**What is required:**
Output the data verbatim, minus the images.
━━━━━ Study material
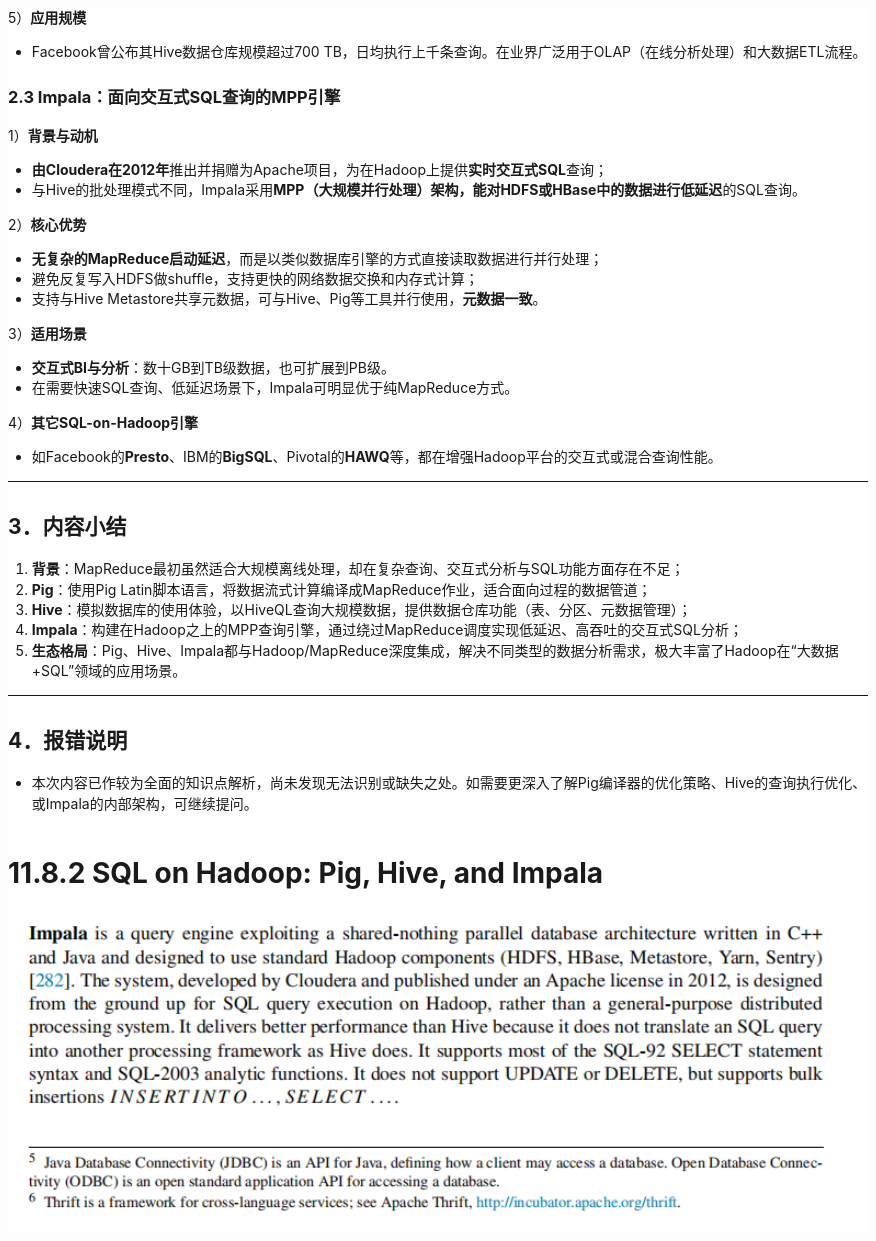 5）**应用规模**

*   Facebook曾公布其Hive数据仓库规模超过700 TB，日均执行上千条查询。在业界广泛用于OLAP（在线分析处理）和大数据ETL流程。

### 2.3 Impala：面向交互式SQL查询的MPP引擎

1）**背景与动机**

*   **由Cloudera在2012年**推出并捐赠为Apache项目，为在Hadoop上提供**实时交互式SQL**查询；
*   与Hive的批处理模式不同，Impala采用**MPP（大规模并行处理）**架构，能对HDFS或HBase中的数据进行**低延迟**的SQL查询。

2）**核心优势**

*   **无复杂的MapReduce启动延迟**，而是以类似数据库引擎的方式直接读取数据进行并行处理；
*   避免反复写入HDFS做shuffle，支持更快的网络数据交换和内存式计算；
*   支持与Hive Metastore共享元数据，可与Hive、Pig等工具并行使用，**元数据一致**。

3）**适用场景**

*   **交互式BI与分析**：数十GB到TB级数据，也可扩展到PB级。
*   在需要快速SQL查询、低延迟场景下，Impala可明显优于纯MapReduce方式。

4）**其它SQL-on-Hadoop引擎**

*   如Facebook的**Presto**、IBM的**BigSQL**、Pivotal的**HAWQ**等，都在增强Hadoop平台的交互式或混合查询性能。

* * *

3．内容小结
------

1.  **背景**：MapReduce最初虽然适合大规模离线处理，却在复杂查询、交互式分析与SQL功能方面存在不足；
2.  **Pig**：使用Pig Latin脚本语言，将数据流式计算编译成MapReduce作业，适合面向过程的数据管道；
3.  **Hive**：模拟数据库的使用体验，以HiveQL查询大规模数据，提供数据仓库功能（表、分区、元数据管理）；
4.  **Impala**：构建在Hadoop之上的MPP查询引擎，通过绕过MapReduce调度实现低延迟、高吞吐的交互式SQL分析；
5.  **生态格局**：Pig、Hive、Impala都与Hadoop/MapReduce深度集成，解决不同类型的数据分析需求，极大丰富了Hadoop在“大数据+SQL”领域的应用场景。

* * *

4．报错说明
------

*   本次内容已作较为全面的知识点解析，尚未发现无法识别或缺失之处。如需要更深入了解Pig编译器的优化策略、Hive的查询执行优化、或Impala的内部架构，可继续提问。

# **11.8.2** **SQL on Hadoop: Pig, Hive, and Impala**
![](./assets/image-20250309140252392.png)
━━━━━━━━━━
**Written response:**
 5）**应用规模**

*   Facebook曾公布其Hive数据仓库规模超过700 TB，日均执行上千条查询。在业界广泛用于OLAP（在线分析处理）和大数据ETL流程。

### 2.3 Impala：面向交互式SQL查询的MPP引擎

1）**背景与动机**

*   **由Cloudera在2012年**推出并捐赠为Apache项目，为在Hadoop上提供**实时交互式SQL**查询；
*   与Hive的批处理模式不同，Impala采用**MPP（大规模并行处理）**架构，能对HDFS或HBase中的数据进行**低延迟**的SQL查询。

2）**核心优势**

*   **无复杂的MapReduce启动延迟**，而是以类似数据库引擎的方式直接读取数据进行并行处理；
*   避免反复写入HDFS做shuffle，支持更快的网络数据交换和内存式计算；
*   支持与Hive Metastore共享元数据，可与Hive、Pig等工具并行使用，**元数据一致**。

3）**适用场景**

*   **交互式BI与分析**：数十GB到TB级数据，也可扩展到PB级。
*   在需要快速SQL查询、低延迟场景下，Impala可明显优于纯MapReduce方式。

4）**其它SQL-on-Hadoop引擎**

*   如Facebook的**Presto**、IBM的**BigSQL**、Pivotal的**HAWQ**等，都在增强Hadoop平台的交互式或混合查询性能。

* * *

3．内容小结
------

1.  **背景**：MapReduce最初虽然适合大规模离线处理，却在复杂查询、交互式分析与SQL功能方面存在不足；
2.  **Pig**：使用Pig Latin脚本语言，将数据流式计算编译成MapReduce作业，适合面向过程的数据管道；
3.  **Hive**：模拟数据库的使用体验，以HiveQL查询大规模数据，提供数据仓库功能（表、分区、元数据管理）；
4.  **Impala**：构建在Hadoop之上的MPP查询引擎，通过绕过MapReduce调度实现低延迟、高吞吐的交互式SQL分析；
5.  **生态格局**：Pig、Hive、Impala都与Hadoop/MapReduce深度集成，解决不同类型的数据分析需求，极大丰富了Hadoop在“大数据+SQL”领域的应用场景。

* * *

4．报错说明
------

*   本次内容已作较为全面的知识点解析，尚未发现无法识别或缺失之处。如需要更深入了解Pig编译器的优化策略、Hive的查询执行优化、或Impala的内部架构，可继续提问。

# **11.8.2** **SQL on Hadoop: Pig, Hive, and Impala**
![](./assets/image-20250309140252392.png)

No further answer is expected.